Organik süt, yararlı bakterilerin ve içeriğin bozulmaması nedeni ile pastörize edilmiş veya işleme tabi edilmiş sütlere göre daha sağlıklıdır. Fakat sütte doğal hormonların yüksekliği yarardan çok zarar getirebilir. Bu nedenle birçok bilim adamı protein ihtiyacının daha sağlıklı bir şekilde GDO' suz soya ve soya sütünden karşılanmasını önermektedirler.

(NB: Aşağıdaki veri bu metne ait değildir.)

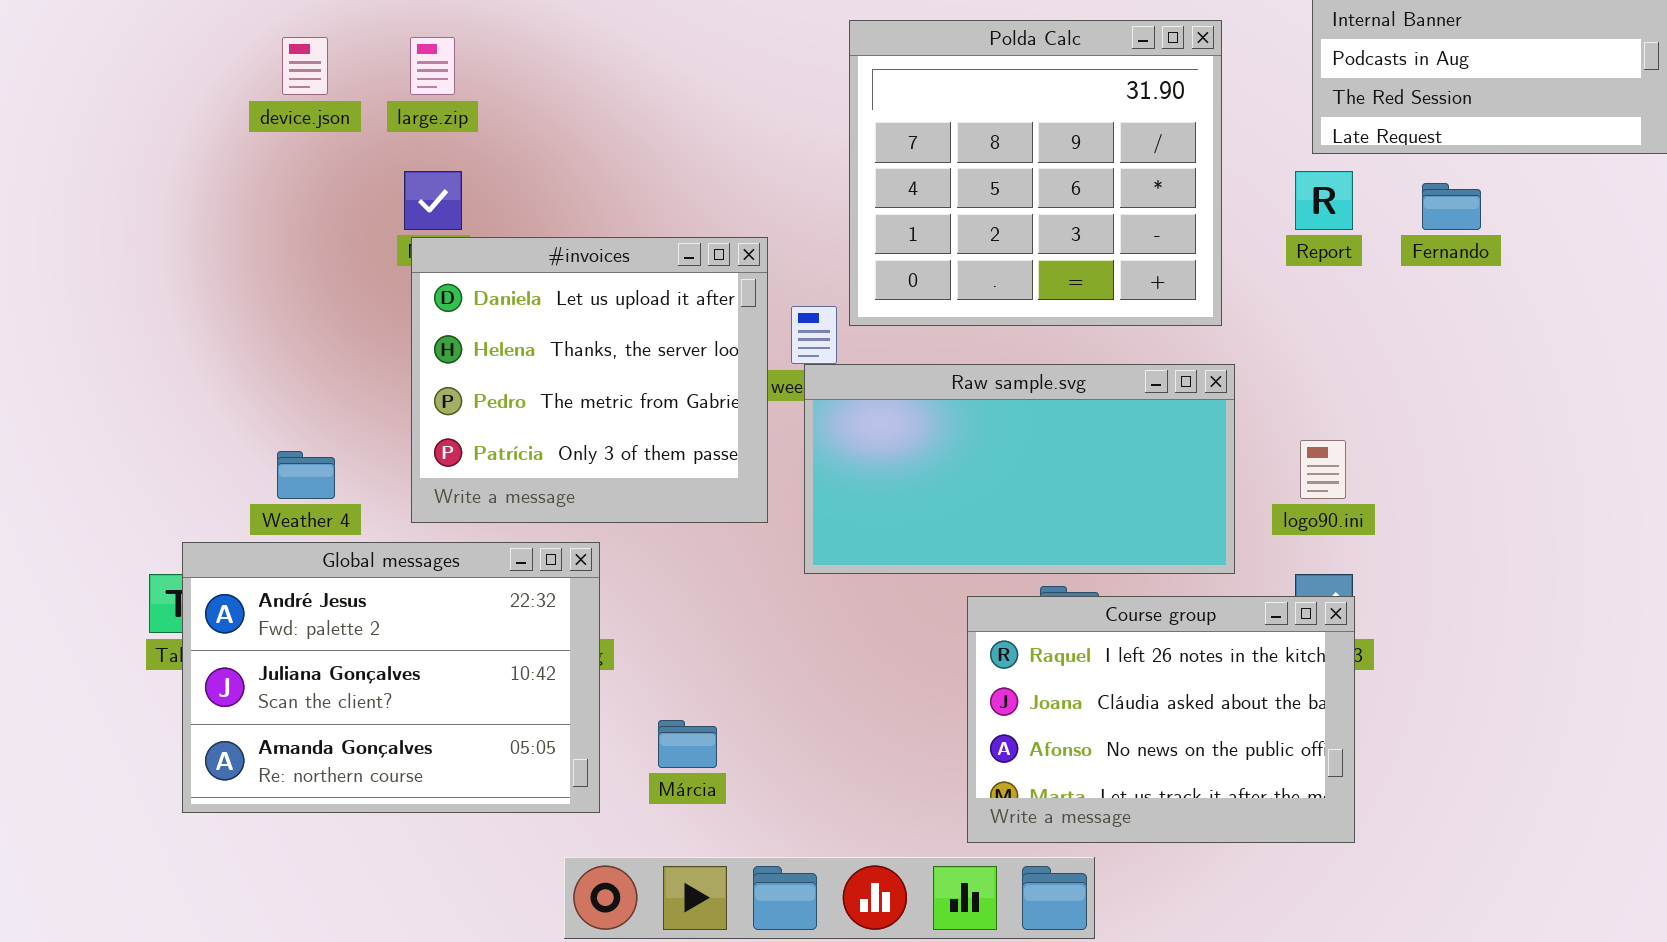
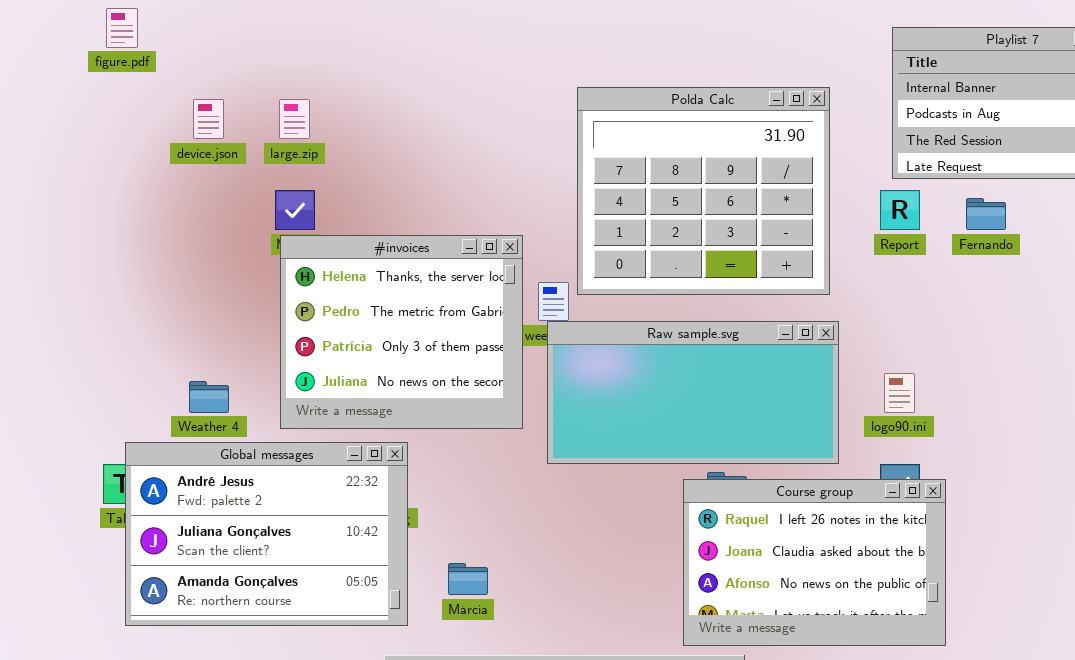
#invoices: [411,237,768,523] -> [280,235,523,429], scrolled down 1 row
Course group: [967,596,1355,843] -> [683,479,946,646], moved

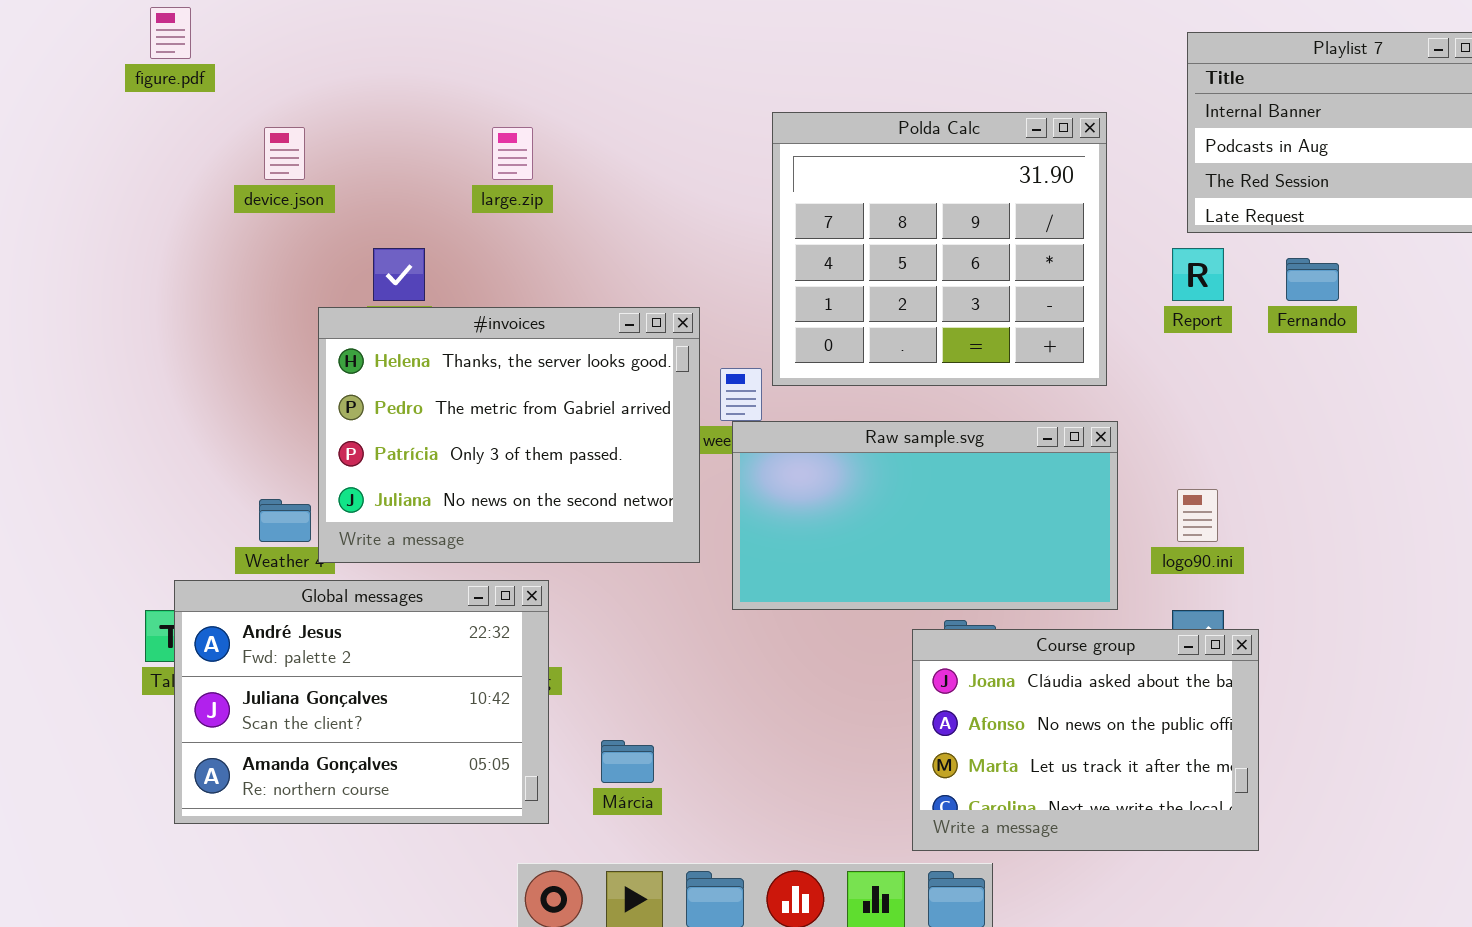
large.zip: [279,99,310,139] -> [492,127,533,180], moved
#invoices: [280,235,523,429] -> [318,307,700,563], resized
Course group: [683,479,946,646] -> [912,629,1259,851], scrolled down 1 row

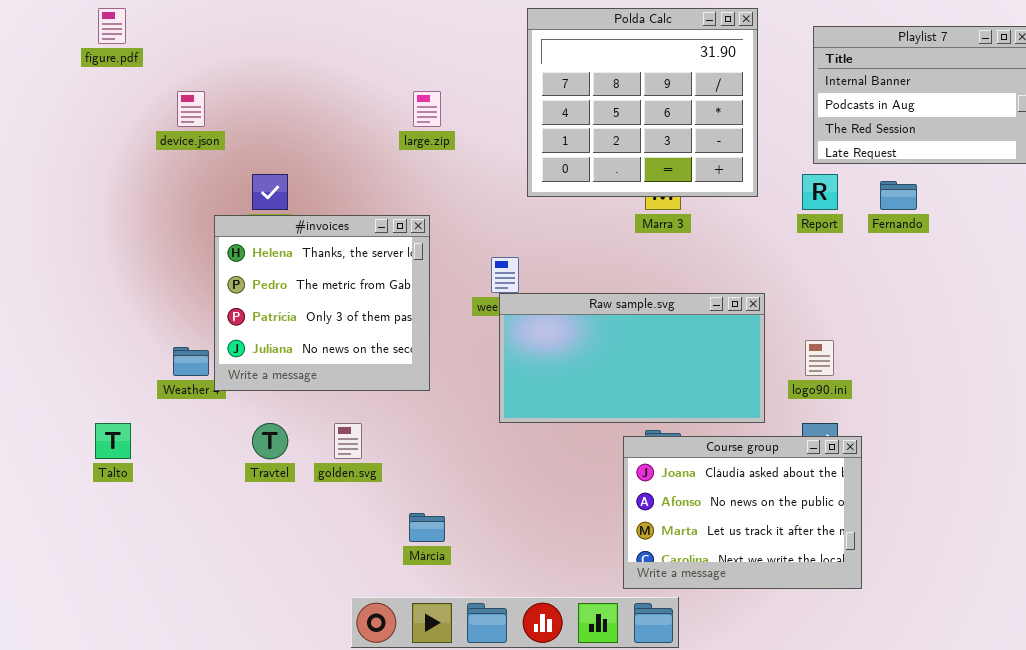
Polda Calc: [772,112,1107,386] -> [527,8,758,197], moved
large.zip: [492,127,533,180] -> [413,91,441,127], moved
#invoices: [318,307,700,563] -> [214,215,430,391], resized
Global messages: [174,580,549,824] -> none, closed

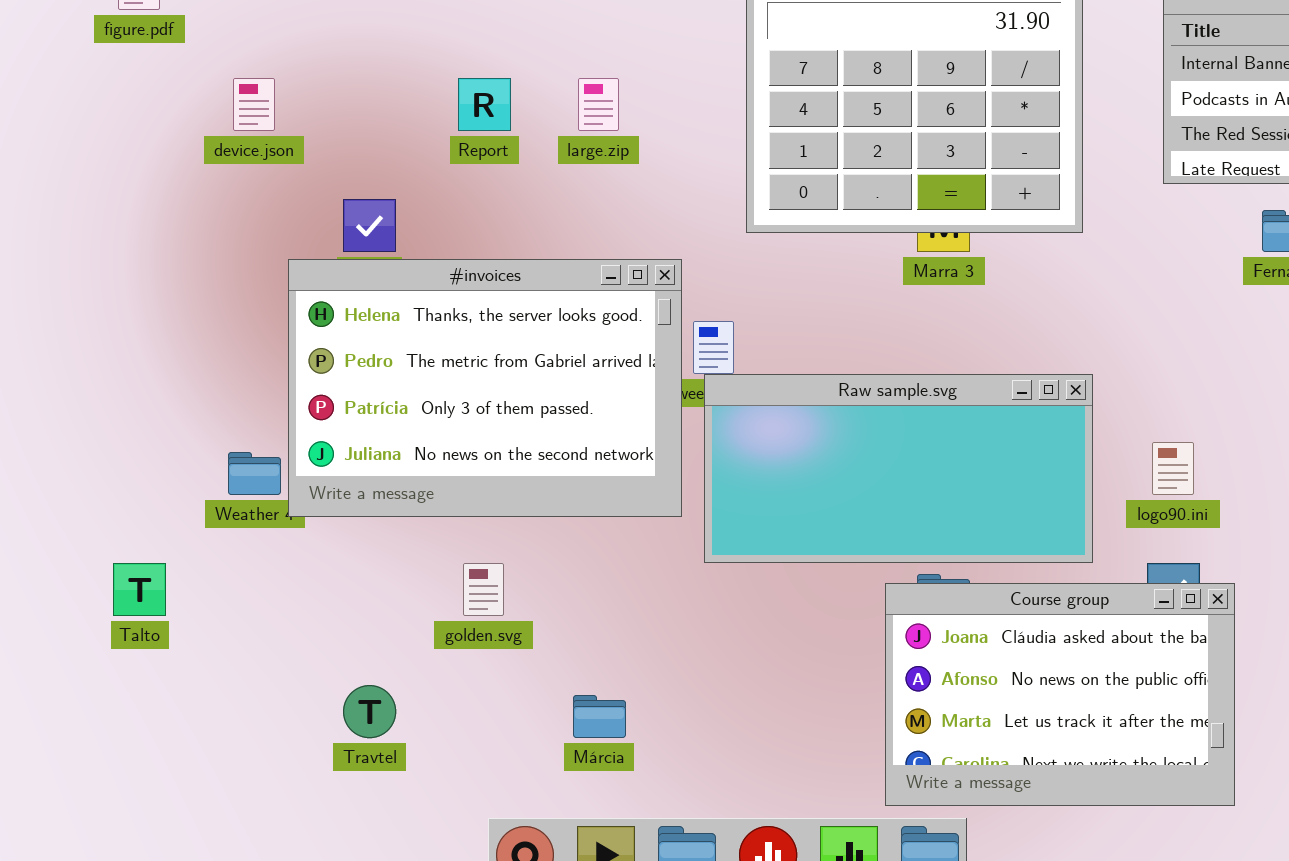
Report: [802,174,838,210] -> [458,78,511,131], moved
#invoices: [214,215,430,391] -> [288,259,682,517], resized
Travtel: [252,423,288,459] -> [343,685,396,738], moved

Özellikle soya ürünlerinin meme kanserine karşı ek koruyuculuğu bulunmaktadır.
Sonuç olarak kalsiyum ve protein kaynağı olarak süt iyi olmakla birlikte daha az kalorili ve kanser riskini azaltan diğer seçenekleri ön planda tutmalıyız. Beslenmemizde süt ve süt ürünlerinin az ve yağsız olanını tercih etmemiz sağlık açısından daha yararlıdır.